Le fait est que la classe dirigeante britannique est profondément divisée. Une partie redoute qu’une accumulation de mesures d’austérité et de répression ne finisse par provoquer une explosion sociale. Elle réclame donc le retrait de ce projet de loi et la mise en place de quelques réformes modérées pour tenter de calmer la colère des masses. Une autre partie de la bourgeoisie comprend que lorsque les travailleurs remportent des victoires, ils sont encouragés à intensifier la lutte. Elle approuve donc le projet de réprimer sévèrement les grévistes.
Du point de vue des intérêts de la bourgeoisie, ces deux positions contradictoires sont également correctes. Ce dilemme apparemment insoluble souligne l’impasse dans laquelle est plongé le capitalisme britannique.
Mobilisation !
Le Congrès des syndicats (TUC) a appelé à une journée de mobilisation le 1er février, sans pour autant appeler de façon explicite à faire grève. Son secrétaire général, Paul Nowak, a affirmé qu’il combattrait cette loi « au Parlement et devant les tribunaux ». C’est une erreur. La classe ouvrière ne doit placer sa confiance ni dans les politiciens hypocrites au service de la bourgeoisie, ni dans les institutions de la classe dirigeante. Sans une puissante mobilisation extra-parlementaire des travailleurs, le Parlement et les tribunaux soutiendront la politique du gouvernement.

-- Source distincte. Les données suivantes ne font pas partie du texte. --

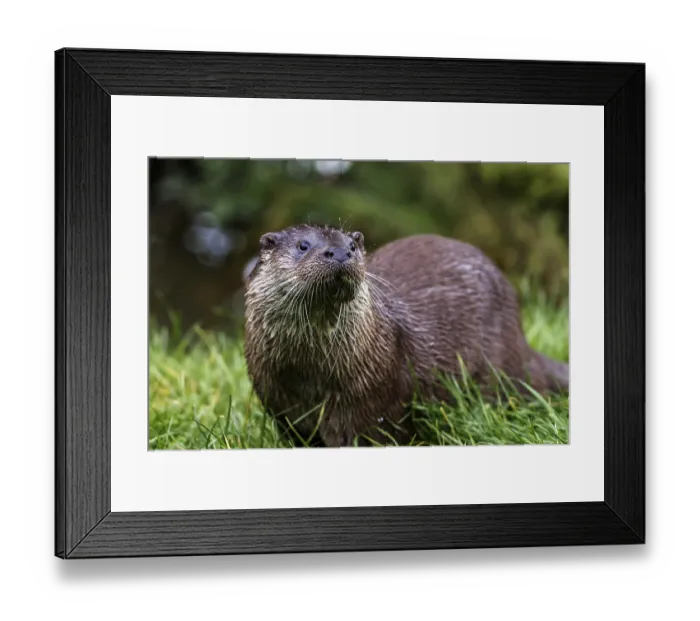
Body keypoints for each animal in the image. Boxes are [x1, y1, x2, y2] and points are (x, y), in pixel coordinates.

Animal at [243, 225, 568, 448]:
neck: (310, 375)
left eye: (352, 245)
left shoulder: (368, 403)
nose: (340, 252)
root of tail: (522, 340)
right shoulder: (281, 406)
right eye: (303, 245)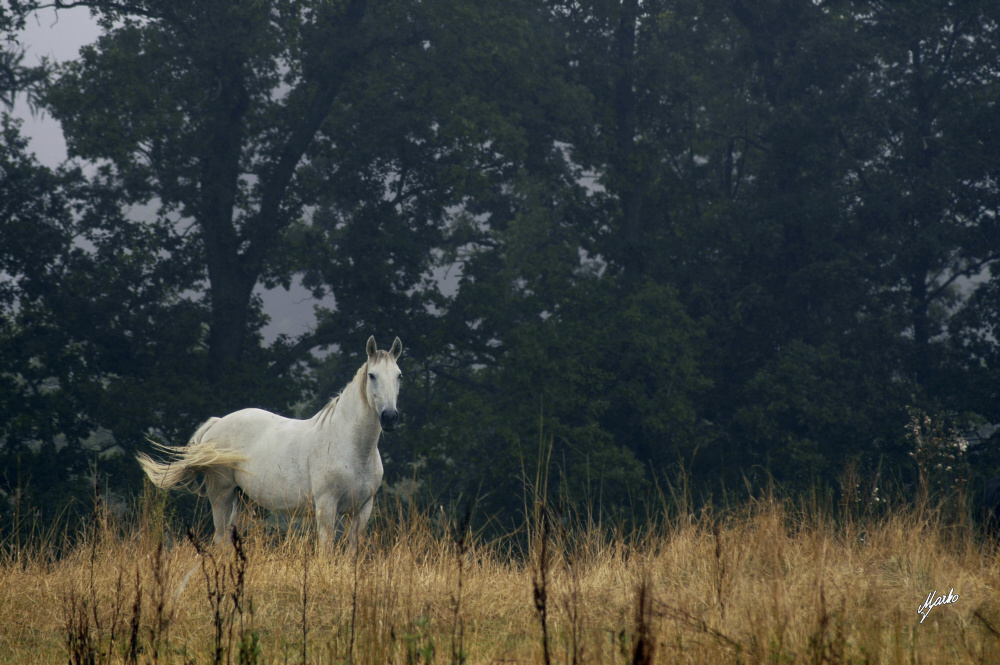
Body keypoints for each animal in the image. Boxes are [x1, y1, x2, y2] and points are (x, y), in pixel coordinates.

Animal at [138, 334, 402, 548]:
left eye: (399, 376)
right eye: (372, 375)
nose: (389, 417)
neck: (351, 444)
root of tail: (216, 423)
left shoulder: (362, 510)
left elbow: (351, 553)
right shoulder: (326, 506)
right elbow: (325, 550)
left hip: (242, 499)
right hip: (221, 494)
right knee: (220, 539)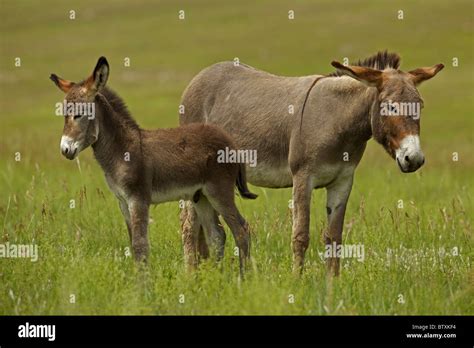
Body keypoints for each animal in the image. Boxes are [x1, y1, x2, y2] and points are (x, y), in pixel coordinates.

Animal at [49, 57, 256, 274]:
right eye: (64, 115)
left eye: (79, 114)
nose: (65, 150)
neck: (122, 149)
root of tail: (229, 140)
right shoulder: (122, 202)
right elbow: (133, 244)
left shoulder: (138, 199)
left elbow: (141, 246)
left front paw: (143, 284)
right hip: (202, 196)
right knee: (217, 236)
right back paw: (215, 278)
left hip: (219, 191)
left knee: (241, 229)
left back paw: (243, 278)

Pour faire obstacle aux projets réactionnaires du gouvernement conservateur, le mouvement ouvrier ne doit compter que sur ses propres forces. Il doit organiser une mobilisation de masse, comparable « à la grève générale de 1926, au mouvement des suffragettes et au mouvement chartiste », comme l’a très justement déclaré le secrétaire général du syndicat des transports, Mick Lynch.
Une pétition « pour défendre le droit de grève » a été lancée par la campagne intersyndicale « Trop, c’est trop ». A ce jour, elle a réuni près de 160 000 signatures. Une autre pétition, lancée par le TUC, a réuni près de 200 000 signatures en l’espace de deux semaines. Après les grèves de ces derniers mois, ces chiffres sont une nouvelle démonstration du potentiel qui existe pour une mobilisation de masse.
Un signe très encourageant est la position du syndicat de fonctionnaires, PCS, qui a appelé ses 100 000 adhérents à faire grève le 1er février. Les autres syndicats doivent suivre cet exemple et mobiliser leurs forces dans une lutte unitaire de tous les salariés. Seules les méthodes de la lutte des classes – la grève et les manifestations de masse – peuvent repousser les attaques des conservateurs et les politiques d’austérité que la bourgeoisie veut imposer aux travailleurs britanniques.